The loss of iMessage has been difficult because photos sent over iMessage are full quality, while photos sent over text message are heavily compressed. I always want the highest possible quality images, especially photos of my family. I already have to ask Android users (whose messages are sent to iPhones as SMS text messages) to email me their photos, but now I have to ask that of everybody. I would like a better photo-sharing solution for that because nobody wants to be asked to send an email in the middle of a party, but that’s a project for another time.

Other than the loss of some conveniences, it’s been great. I really needed this. These days I don’t have the brain space to deal with all the things my smartphone would like me to do. The reduced mental load from switching to the Light Phone outweighs any features that I’ve lost.

Freeing up some brain space is a big deal for me as a parent of a toddler, where there are already so many reasons to feel impatient and frustrated. Like when I’m struggling to get my kid to leave the playground, or to stop throwing things, or to get ready for sleep. It’s easier to practice patience when there isn’t a bunch of “important” stuff I could be doing in my pocket. I would handle a lot of situations worse if I was also half-doing a bunch of stuff on my phone.

What sealed the deal for me was seeing how my kid reacts to the Light Phone. Normally if she spies any screen or smartphone, she hunts it down and messes around looking for stimuli. But with my Light Phone, she just picks it up and hands it to me because she knows it’s mine. She has no interest in it. I think a lot about the difference in her reactions. It really solidifies the idea that something about smartphones are attractive at a basic level, that both full-grown adults and toddlers are susceptible to its charms.

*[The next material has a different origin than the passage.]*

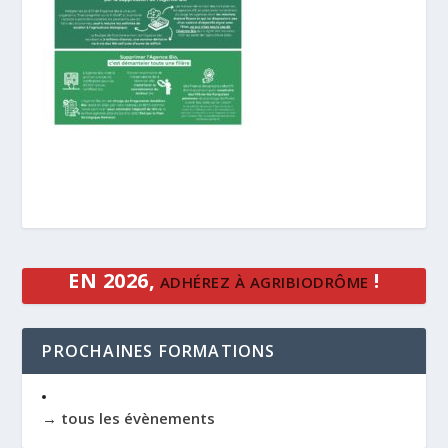
EN 2026,
!
ADHÉREZ À AGRIBIODRÔME
PROCHAINES FORMATIONS
→ tous les évènements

Whether to use a smartphone usually doesn’t feel like a choice at all. I’m grateful that the Light Phone exists to let me experiment and decide for myself. For most of the year I had the choice between a lifestyle with a smartphone or the Light Phone. I chose the Light Phone more and more often until it became my default. After this last year, I don’t see myself carrying a smartphone full time ever again.

I like the Light Phone for how well it works at its intended purpose, but I love it for what it represents. It demonstrates a happy medium where a technology product can provide utility without stoking my worst and most addictive impulses. That makes it my favorite tech thing of 2024.